[Rendered images with source text]

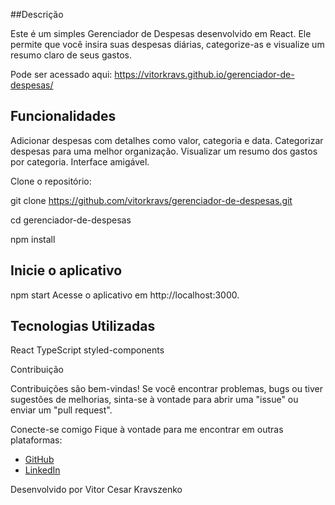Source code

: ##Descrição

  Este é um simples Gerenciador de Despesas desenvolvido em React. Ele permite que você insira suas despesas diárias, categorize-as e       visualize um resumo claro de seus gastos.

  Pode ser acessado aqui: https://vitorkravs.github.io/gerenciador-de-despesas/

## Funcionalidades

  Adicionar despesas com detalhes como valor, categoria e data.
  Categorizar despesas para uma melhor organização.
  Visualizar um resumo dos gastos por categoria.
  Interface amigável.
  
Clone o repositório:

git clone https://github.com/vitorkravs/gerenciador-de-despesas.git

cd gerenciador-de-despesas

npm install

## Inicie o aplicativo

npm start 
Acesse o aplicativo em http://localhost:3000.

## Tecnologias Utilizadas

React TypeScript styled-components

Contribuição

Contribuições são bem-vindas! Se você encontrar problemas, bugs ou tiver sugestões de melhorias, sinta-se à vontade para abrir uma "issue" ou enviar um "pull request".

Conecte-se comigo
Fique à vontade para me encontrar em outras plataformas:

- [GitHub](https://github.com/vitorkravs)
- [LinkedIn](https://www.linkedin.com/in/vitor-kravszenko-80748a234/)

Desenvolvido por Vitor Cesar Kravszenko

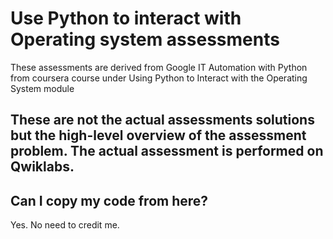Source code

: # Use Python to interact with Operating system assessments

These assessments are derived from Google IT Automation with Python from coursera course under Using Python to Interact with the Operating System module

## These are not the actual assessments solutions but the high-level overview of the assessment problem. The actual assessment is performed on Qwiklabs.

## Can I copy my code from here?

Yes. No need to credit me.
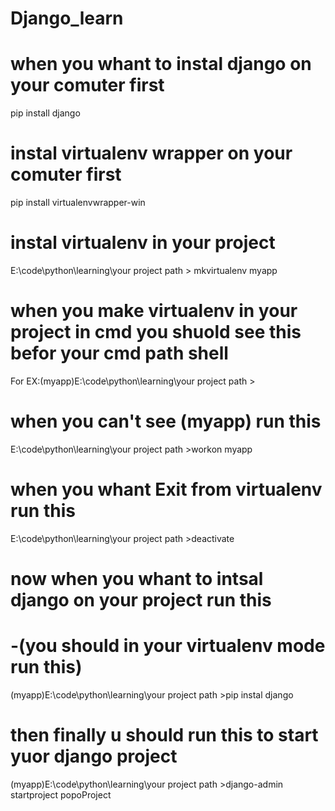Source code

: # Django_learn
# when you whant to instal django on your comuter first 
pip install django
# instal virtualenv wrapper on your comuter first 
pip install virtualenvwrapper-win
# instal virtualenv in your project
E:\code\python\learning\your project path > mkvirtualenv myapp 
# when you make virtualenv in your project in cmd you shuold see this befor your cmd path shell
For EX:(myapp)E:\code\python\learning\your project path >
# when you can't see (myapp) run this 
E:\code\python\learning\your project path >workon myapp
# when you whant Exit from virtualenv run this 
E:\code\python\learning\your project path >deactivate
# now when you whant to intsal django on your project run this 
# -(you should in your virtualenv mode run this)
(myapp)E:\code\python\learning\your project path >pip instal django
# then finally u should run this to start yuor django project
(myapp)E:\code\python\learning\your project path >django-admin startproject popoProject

◆ About this task:
Each entry above must come back exactly as written. Drop the images.

◆ Exercise response:
Source code

: ##Descrição

  Este é um simples Gerenciador de Despesas desenvolvido em React. Ele permite que você insira suas despesas diárias, categorize-as e       visualize um resumo claro de seus gastos.

  Pode ser acessado aqui: https://vitorkravs.github.io/gerenciador-de-despesas/

## Funcionalidades

  Adicionar despesas com detalhes como valor, categoria e data.
  Categorizar despesas para uma melhor organização.
  Visualizar um resumo dos gastos por categoria.
  Interface amigável.
  
Clone o repositório:

git clone https://github.com/vitorkravs/gerenciador-de-despesas.git

cd gerenciador-de-despesas

npm install

## Inicie o aplicativo

npm start 
Acesse o aplicativo em http://localhost:3000.

## Tecnologias Utilizadas

React TypeScript styled-components

Contribuição

Contribuições são bem-vindas! Se você encontrar problemas, bugs ou tiver sugestões de melhorias, sinta-se à vontade para abrir uma "issue" ou enviar um "pull request".

Conecte-se comigo
Fique à vontade para me encontrar em outras plataformas:

- [GitHub](https://github.com/vitorkravs)
- [LinkedIn](https://www.linkedin.com/in/vitor-kravszenko-80748a234/)

Desenvolvido por Vitor Cesar Kravszenko

Source code

: # Use Python to interact with Operating system assessments

These assessments are derived from Google IT Automation with Python from coursera course under Using Python to Interact with the Operating System module

## These are not the actual assessments solutions but the high-level overview of the assessment problem. The actual assessment is performed on Qwiklabs.

## Can I copy my code from here?

Yes. No need to credit me.
Source code

: # Django_learn
# when you whant to instal django on your comuter first 
pip install django
# instal virtualenv wrapper on your comuter first 
pip install virtualenvwrapper-win
# instal virtualenv in your project
E:\code\python\learning\your project path > mkvirtualenv myapp 
# when you make virtualenv in your project in cmd you shuold see this befor your cmd path shell
For EX:(myapp)E:\code\python\learning\your project path >
# when you can't see (myapp) run this 
E:\code\python\learning\your project path >workon myapp
# when you whant Exit from virtualenv run this 
E:\code\python\learning\your project path >deactivate
# now when you whant to intsal django on your project run this 
# -(you should in your virtualenv mode run this)
(myapp)E:\code\python\learning\your project path >pip instal django
# then finally u should run this to start yuor django project
(myapp)E:\code\python\learning\your project path >django-admin startproject popoProject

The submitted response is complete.